Lens and sensor metadata:
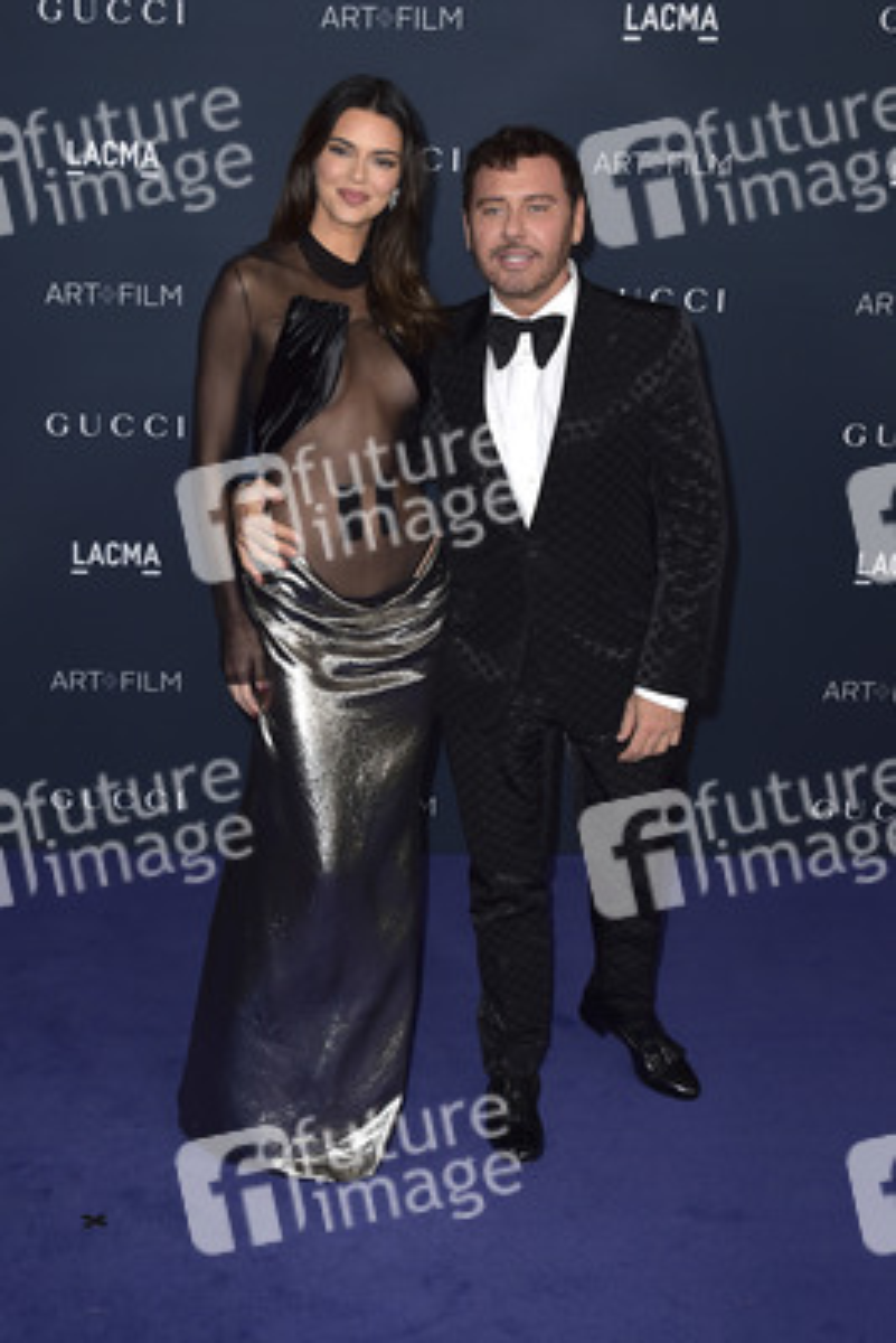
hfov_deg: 33.4
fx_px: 1492
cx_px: 448
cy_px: 672
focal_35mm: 40
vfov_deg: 48.4
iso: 500
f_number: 6.3
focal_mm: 40
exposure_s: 1/250
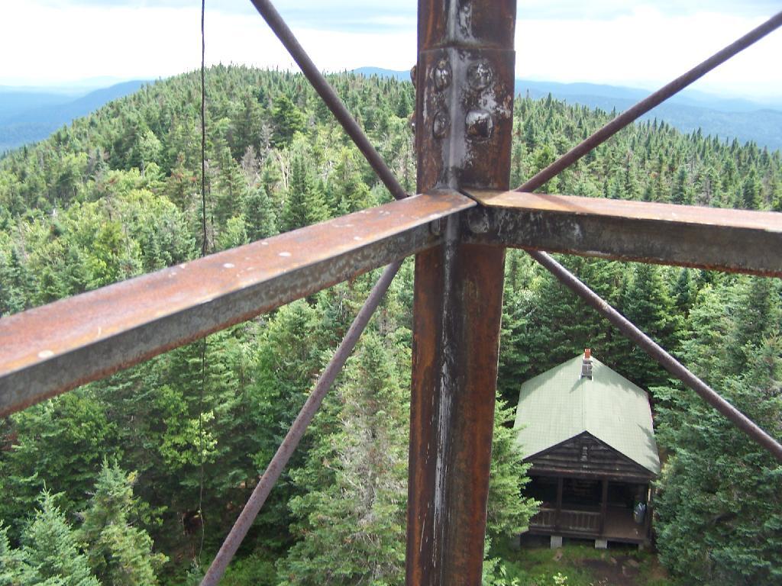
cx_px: 391
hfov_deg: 49.0
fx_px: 858
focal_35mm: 38
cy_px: 293
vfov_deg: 37.7
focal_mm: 6.3
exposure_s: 1/200
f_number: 2.8
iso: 80
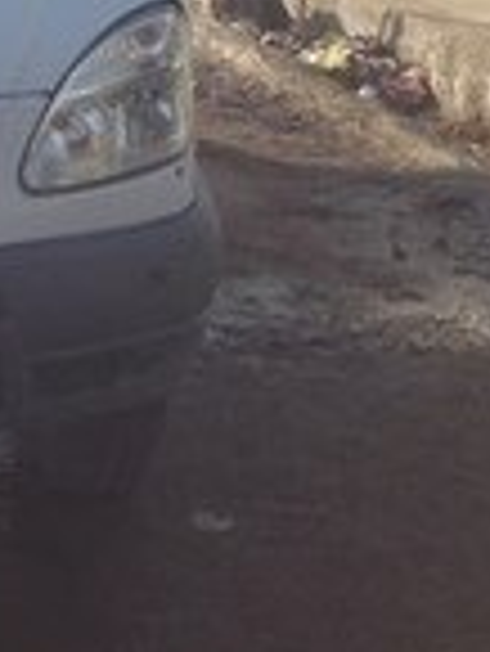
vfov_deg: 16.5
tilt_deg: -6.8
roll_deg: -2.7
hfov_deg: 12.4
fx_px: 2130
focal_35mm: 113
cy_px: -189
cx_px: -292
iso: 50
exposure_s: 1/903
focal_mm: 4.12
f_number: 2.4
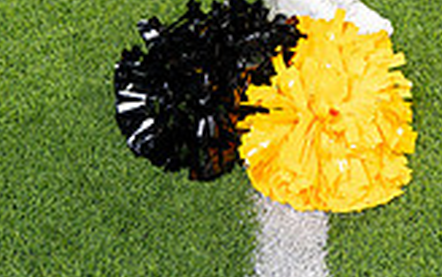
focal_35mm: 106
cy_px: -323
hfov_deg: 19.6
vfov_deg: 11.0
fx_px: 1279
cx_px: 294
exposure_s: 1/250
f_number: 4.5
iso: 640
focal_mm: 38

TASK PROMPT » Could every entry above be printed again exactly, images excluded?

TASK RESPONSE »
hfov_deg: 33.4
fx_px: 1492
cx_px: 448
cy_px: 672
focal_35mm: 40
vfov_deg: 48.4
iso: 500
f_number: 6.3
focal_mm: 40
exposure_s: 1/250
cx_px: 391
hfov_deg: 49.0
fx_px: 858
focal_35mm: 38
cy_px: 293
vfov_deg: 37.7
focal_mm: 6.3
exposure_s: 1/200
f_number: 2.8
iso: 80
vfov_deg: 16.5
tilt_deg: -6.8
roll_deg: -2.7
hfov_deg: 12.4
fx_px: 2130
focal_35mm: 113
cy_px: -189
cx_px: -292
iso: 50
exposure_s: 1/903
focal_mm: 4.12
f_number: 2.4
focal_35mm: 106
cy_px: -323
hfov_deg: 19.6
vfov_deg: 11.0
fx_px: 1279
cx_px: 294
exposure_s: 1/250
f_number: 4.5
iso: 640
focal_mm: 38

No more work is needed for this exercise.